> _Selected text_:
Which should I choose?

As each dog and each handler is an individual, no one thing will work for everyone.

If your dog is “reactive”, that is she barks and lunges at other dogs or people, then you may want to avoid using a head halter or prong collar.  Reactive dogs who wear head halters are prevented from seeing what they wish to see as the action of the head halter pulls the dog’s head towards the handler.  Not being able to see what arouses the dog may cause much more arousal.  Think if a scary looking person walked through the door and someone covered your eyes – most of us would not be very happy with that at all, we would want to be able to see the person.   Your dog feels the same way.

Reactive dogs who wear prong collars, especially poorly fitted collars, may lunge towards the person or dog and receive a correction from the collar.  Since prong collars mimic the correction an adult dog gives a puppy, a dog who lunges towards another dog or person may perceive that correction as coming from the person or dog it is lunging towards.  “That dog bit me!” is what she may be thinking.  This can make matters worse.

Most dogs and handlers do well with a martingale style collar.  If you cannot stand still with your dog on a martingale collar, you may need the “power steering” of a front clip harness or prong collar to prevent your dog from pulling you over.  Regardless, the technique for loose lead walking is the same.

Some Things to Consider

There are several things you can do with any behavior your dog exhibits and for pulling we’re going to limit the behavior, replace the behavior and reward the new behavior.  This process takes time.  Remember how long your dog has been pulling!  It’s a bad habit and habits take time to change.  Try this:  Tomorrow morning pick up your toothbrush with the opposite hand.  Keep a log and see how long it takes you to remember to do this rather than switch hands once you’ve made the mistake!  Habits take time and practice to change.  To go from a pulling dog to one who doesn’t pull will take time, practice and patience.

Why do Dogs Pull?

Many dogs pull.  And most do for the following reasons:

  • Dogs pull because it gets them where they want to go … faster. So long as the dog gets what he wants, to go in the direction he pulls, he will continue to pull.  Why wouldn’t he?  He’s getting exactly what he wants.
  • Dogs pull because we pull back. When your dog pulls, you lean back on your heels and tighten your grip which upsets your dog’s center of balance.  So he pushes forward.  Which upsets your center of balance so you lean back.  Which upsets his center of balance.  And so on.  Pretty soon, your dog’s chest is inches off the ground and you look like you are water skiing.  The leash is tight and everyone is pulling.

> _Given material_:
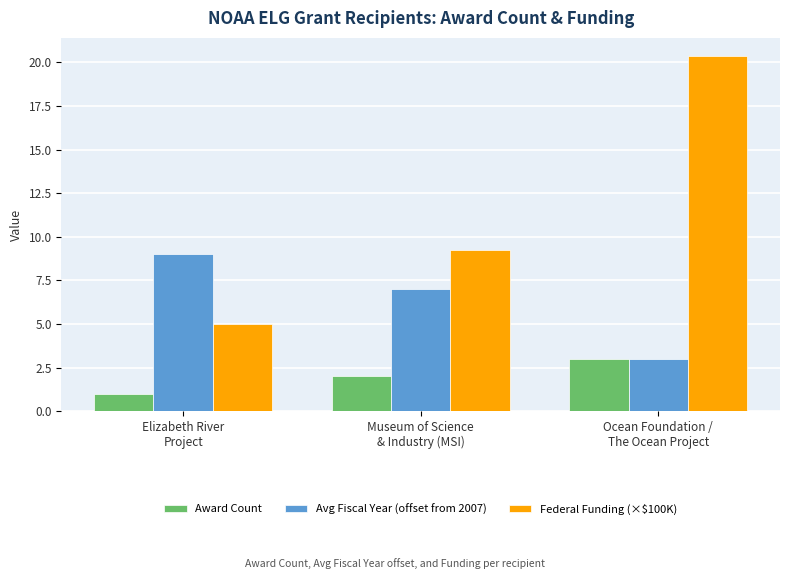

What is the sum of the Award Count values at Ocean Foundation /
The Ocean Project and Elizabeth River
Project?

4.0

> _Your instructions_:
Summarize the text on leash pulling in three sentences.

> _Exercise result_:
No single collar or harness works for every dog and handler, and handlers of reactive dogs that bark and lunge may want to avoid head halters and prong collars, which can cause more arousal or make matters worse. Most dogs and handlers do well with a martingale collar, though a front clip harness or prong collar may be needed to keep a dog from pulling the handler over, and the technique for loose lead walking is the same either way. Dogs pull because it gets them where they want to go faster and because handlers pull back, and changing the habit by limiting, replacing and rewarding behavior takes time, practice and patience.